What to do: Could you give back the records exactly, taking out the pictures?

--

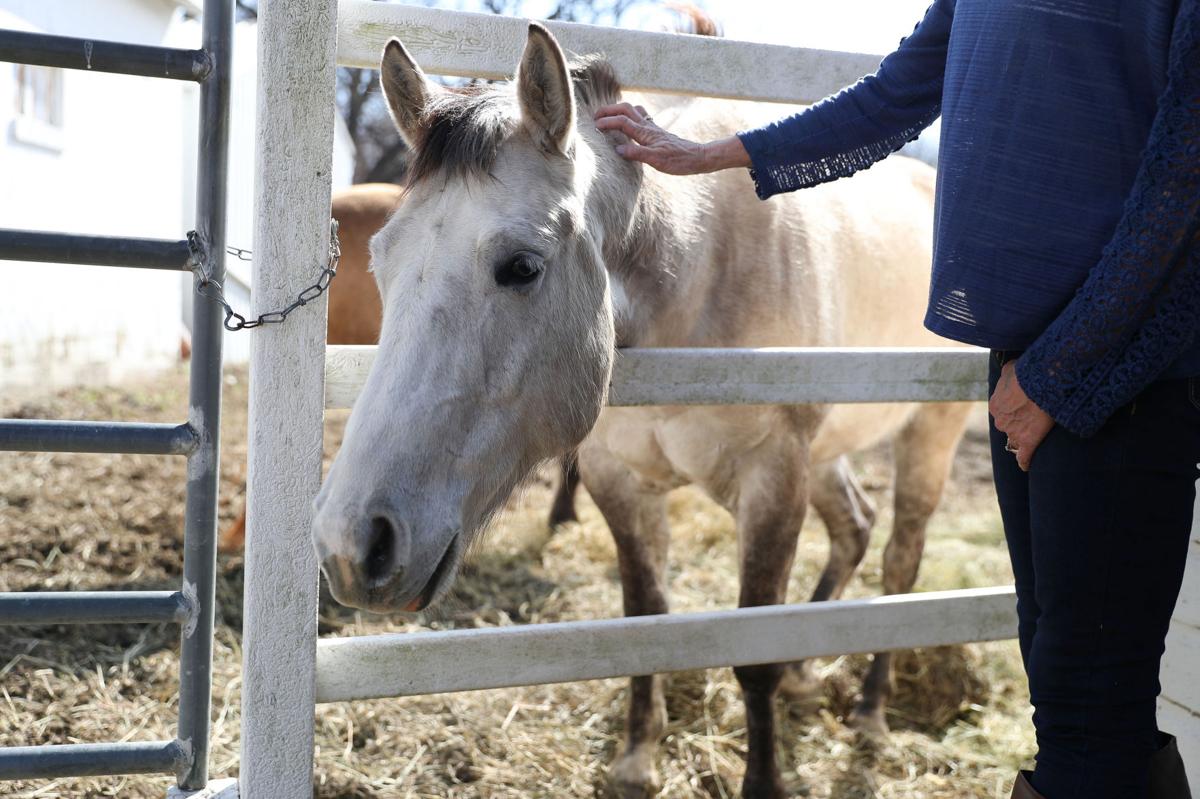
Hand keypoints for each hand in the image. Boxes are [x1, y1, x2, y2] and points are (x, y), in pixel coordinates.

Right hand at [593, 102, 748, 174]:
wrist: (698, 158)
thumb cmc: (679, 161)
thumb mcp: (657, 161)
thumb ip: (637, 154)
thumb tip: (618, 150)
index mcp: (646, 133)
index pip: (622, 122)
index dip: (607, 122)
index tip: (594, 126)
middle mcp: (648, 127)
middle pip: (626, 109)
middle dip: (609, 110)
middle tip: (596, 116)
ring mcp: (653, 128)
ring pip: (633, 110)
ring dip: (619, 109)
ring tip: (608, 115)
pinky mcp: (657, 132)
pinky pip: (640, 117)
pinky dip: (630, 115)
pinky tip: (629, 123)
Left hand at [989, 359, 1055, 470]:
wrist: (1043, 379)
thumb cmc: (1028, 371)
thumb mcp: (1011, 368)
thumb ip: (1006, 375)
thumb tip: (1008, 374)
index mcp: (995, 404)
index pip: (1003, 412)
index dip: (1014, 411)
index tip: (1024, 409)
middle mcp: (1000, 420)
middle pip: (1009, 426)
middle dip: (1018, 424)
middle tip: (1034, 418)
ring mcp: (1012, 432)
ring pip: (1016, 439)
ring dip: (1023, 438)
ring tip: (1036, 436)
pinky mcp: (1027, 441)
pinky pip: (1024, 457)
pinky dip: (1025, 461)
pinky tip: (1026, 466)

--

Written answer:
Hand keypoints for each hand in the image. Boxes are [x1, y1, x2, y2] and points are (x, y), in pixel coordinates.

Right hand at [593, 102, 748, 174]:
wrist: (698, 158)
thumb cmc: (679, 161)
thumb mcp: (657, 161)
thumb ip: (637, 154)
thumb tip: (618, 150)
index mcp: (646, 133)
index pip: (622, 122)
index dip: (607, 122)
index tip: (594, 126)
middle mcp: (648, 127)
middle pip: (626, 109)
middle dip: (609, 110)
middle tip: (596, 116)
ring mcp: (653, 128)
ring pip: (633, 110)
ring dip: (619, 109)
ring tip: (608, 115)
pinky mcp: (657, 132)
pinky pip: (640, 117)
pinky dip: (630, 115)
pinky tip: (629, 123)
Left hand at [989, 359, 1055, 470]:
wrist: (1043, 379)
thumb cmc: (1028, 371)
thumb mcp: (1011, 368)
thumb ip: (1006, 375)
thumb tip: (1008, 374)
index mcp: (995, 404)
index pip: (1003, 412)
index dip: (1014, 411)
index tip: (1024, 409)
middle mcp: (1000, 420)
middle pip: (1009, 426)
middle dip: (1018, 424)
middle tip: (1034, 418)
ring mcp: (1012, 432)
ring pip: (1016, 439)
ring dip: (1023, 438)
ring tip: (1036, 436)
pinky mcp: (1027, 441)
pinky pip: (1024, 457)
pinky dip: (1025, 461)
pinky tip: (1026, 466)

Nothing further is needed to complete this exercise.